Certik, a blockchain and smart contract verification platform founded by top formal verification experts from Yale and Columbia University, recently completed a security audit of Terra, the company that has designed an algorithmic stablecoin to power the next-generation payment system on the blockchain.
Terra’s mainnet, which went live in April, is a Delegated Proof-of-Stake (DPos) system that utilizes the Cosmos SDK and Tendermint Consensus Engine.
Auditing Process
The audit work was conducted by experienced economists, security researchers, and security engineers from CertiK, with collaboration from the Terra research and development team. CertiK performed a comprehensive review of Terra’s economic model to test against potential market manipulations, an architectural review with special attention put on ensuring all implementation of Cosmos plugins were well-protected against possible edge scenarios and attacks, as well as careful manual review by experts on Go — the language in which Terra’s code is written in.
Highlights
- The audit work spanned multiple months, starting with an earlier version of Terra documents and implementation. Through an interactive weekly syncing between the CertiK and Terra team, intermediate audit opinions were communicated, and discussed during the auditing process. The audit work wrapped up on the final Terra documents and implementation, which were used to launch the Terra mainnet.
- CertiK studied the Terra whitepaper as well as other research, analysis, and design documents from Terra, to comprehend the complete semantics of Terra. From an economics theory’s standpoint, CertiK validated the correctness of the mathematical reasoning and the model’s robustness against potential high-level ill-intentioned currency manipulations.

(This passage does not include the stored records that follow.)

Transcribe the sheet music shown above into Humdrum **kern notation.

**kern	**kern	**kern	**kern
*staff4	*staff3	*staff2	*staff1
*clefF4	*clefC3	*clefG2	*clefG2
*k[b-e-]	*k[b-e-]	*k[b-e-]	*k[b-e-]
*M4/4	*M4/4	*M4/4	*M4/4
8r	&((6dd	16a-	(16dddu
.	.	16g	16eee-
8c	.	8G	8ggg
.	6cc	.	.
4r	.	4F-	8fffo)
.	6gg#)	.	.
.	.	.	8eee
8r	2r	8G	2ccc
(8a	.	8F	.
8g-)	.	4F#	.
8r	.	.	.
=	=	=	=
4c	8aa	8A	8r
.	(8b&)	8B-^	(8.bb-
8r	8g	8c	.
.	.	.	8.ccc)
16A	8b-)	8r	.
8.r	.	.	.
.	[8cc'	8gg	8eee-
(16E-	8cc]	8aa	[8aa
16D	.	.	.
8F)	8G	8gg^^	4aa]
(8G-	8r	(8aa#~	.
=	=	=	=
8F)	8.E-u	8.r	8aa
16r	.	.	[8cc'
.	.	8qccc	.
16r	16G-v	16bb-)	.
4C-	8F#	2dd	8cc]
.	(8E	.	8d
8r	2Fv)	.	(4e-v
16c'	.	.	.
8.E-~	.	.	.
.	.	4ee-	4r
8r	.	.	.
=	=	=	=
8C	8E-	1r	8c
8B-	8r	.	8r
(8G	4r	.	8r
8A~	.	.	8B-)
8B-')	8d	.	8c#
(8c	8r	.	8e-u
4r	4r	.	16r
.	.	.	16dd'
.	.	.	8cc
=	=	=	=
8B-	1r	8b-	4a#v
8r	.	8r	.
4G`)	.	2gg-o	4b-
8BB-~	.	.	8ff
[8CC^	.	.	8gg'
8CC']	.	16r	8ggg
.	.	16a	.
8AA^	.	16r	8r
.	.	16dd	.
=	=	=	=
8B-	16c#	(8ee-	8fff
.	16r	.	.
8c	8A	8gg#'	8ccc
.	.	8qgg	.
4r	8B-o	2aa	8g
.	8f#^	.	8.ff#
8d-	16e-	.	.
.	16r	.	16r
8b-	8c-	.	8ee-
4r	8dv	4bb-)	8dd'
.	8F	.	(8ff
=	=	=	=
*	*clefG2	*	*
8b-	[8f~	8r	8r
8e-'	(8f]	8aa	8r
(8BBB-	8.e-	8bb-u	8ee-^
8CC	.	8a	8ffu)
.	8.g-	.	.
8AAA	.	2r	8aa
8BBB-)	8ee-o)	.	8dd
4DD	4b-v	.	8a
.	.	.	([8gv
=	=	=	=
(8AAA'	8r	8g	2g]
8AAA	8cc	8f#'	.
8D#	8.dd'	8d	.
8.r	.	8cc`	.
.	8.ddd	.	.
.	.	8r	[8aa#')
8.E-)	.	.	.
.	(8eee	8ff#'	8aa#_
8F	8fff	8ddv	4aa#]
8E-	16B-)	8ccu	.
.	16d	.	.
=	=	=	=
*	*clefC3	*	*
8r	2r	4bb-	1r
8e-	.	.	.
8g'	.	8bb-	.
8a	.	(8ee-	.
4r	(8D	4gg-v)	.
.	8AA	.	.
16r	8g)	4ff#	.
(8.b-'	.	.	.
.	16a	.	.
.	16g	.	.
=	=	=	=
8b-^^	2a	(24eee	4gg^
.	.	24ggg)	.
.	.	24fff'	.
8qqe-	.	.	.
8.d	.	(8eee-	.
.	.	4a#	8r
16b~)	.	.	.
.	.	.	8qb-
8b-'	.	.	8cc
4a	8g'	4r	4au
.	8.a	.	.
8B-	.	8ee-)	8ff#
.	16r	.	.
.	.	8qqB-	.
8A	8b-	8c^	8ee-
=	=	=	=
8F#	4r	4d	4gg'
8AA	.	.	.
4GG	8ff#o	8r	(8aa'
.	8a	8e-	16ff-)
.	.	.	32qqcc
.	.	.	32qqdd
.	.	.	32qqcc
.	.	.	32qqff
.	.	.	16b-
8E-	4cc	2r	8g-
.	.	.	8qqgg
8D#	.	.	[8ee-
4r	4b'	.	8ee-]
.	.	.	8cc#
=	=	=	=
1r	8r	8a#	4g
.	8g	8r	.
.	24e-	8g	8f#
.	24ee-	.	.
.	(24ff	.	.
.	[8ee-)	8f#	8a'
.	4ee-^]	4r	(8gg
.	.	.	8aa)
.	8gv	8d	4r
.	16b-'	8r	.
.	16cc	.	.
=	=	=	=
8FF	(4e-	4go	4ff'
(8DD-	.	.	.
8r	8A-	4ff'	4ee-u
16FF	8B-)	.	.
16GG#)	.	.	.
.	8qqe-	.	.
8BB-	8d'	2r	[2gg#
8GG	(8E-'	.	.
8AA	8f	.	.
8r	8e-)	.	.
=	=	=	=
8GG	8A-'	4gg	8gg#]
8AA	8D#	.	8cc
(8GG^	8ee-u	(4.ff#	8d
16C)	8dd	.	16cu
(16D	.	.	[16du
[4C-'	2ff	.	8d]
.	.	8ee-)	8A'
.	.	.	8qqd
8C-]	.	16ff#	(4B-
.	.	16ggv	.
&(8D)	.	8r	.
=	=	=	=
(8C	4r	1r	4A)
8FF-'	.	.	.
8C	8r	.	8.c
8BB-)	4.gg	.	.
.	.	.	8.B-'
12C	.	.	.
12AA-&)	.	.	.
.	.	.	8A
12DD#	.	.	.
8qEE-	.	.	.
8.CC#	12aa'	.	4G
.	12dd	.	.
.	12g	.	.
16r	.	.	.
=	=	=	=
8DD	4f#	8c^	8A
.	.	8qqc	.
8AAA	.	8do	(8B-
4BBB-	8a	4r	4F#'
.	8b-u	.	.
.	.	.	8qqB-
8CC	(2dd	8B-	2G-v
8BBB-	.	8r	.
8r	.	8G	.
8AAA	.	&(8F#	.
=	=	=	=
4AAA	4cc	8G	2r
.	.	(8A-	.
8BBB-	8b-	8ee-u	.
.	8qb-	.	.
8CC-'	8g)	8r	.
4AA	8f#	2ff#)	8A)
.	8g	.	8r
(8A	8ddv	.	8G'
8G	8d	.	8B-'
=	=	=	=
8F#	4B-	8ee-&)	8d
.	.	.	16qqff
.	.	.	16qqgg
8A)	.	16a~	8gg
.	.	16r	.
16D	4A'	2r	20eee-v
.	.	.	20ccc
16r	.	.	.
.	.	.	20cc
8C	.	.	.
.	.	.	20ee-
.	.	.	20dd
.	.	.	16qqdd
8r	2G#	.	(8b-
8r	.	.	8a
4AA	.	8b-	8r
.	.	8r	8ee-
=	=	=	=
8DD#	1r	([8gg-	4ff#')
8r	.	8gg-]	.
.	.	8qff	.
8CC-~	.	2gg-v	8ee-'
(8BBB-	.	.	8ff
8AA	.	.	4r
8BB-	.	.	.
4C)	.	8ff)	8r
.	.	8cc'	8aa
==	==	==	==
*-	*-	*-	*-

- Another focus of the audit was on validating that the implementation of each Cosmos plugin conforms to and fully implements aspects of Terra protocol’s theoretical model. Special attention was also put on making sure the implementation was well-protected against possible edge scenarios and attacks.
- Overall, Certik found Terra’s theoretical model as well as the Go implementation to be well designed and executed. While Certik does not comment on the final performance of the Terra blockchain, the modeling and mathematical reasoning are considered sound. The implementation was well-structured and demonstrated a good command of Go programming patterns as well as common good programming practices.
- CertiK used multiple methods during the audit, which include, e.g., automated static analysis, mathematical reasoning, as well as careful manual review by experts on Go, formal verification, and security.
CertiK was highly impressed by Terra’s clever and highly effective design of economic theory, especially the proper decoupling of controls for currency stabilization and predictable economic growth. CertiK also found Terra’s technical implementation to be one of the highest quality ones it has seen, which demonstrated extremely principled engineering practices, mastery command of Cosmos SDK, as well as diligent documentation efforts.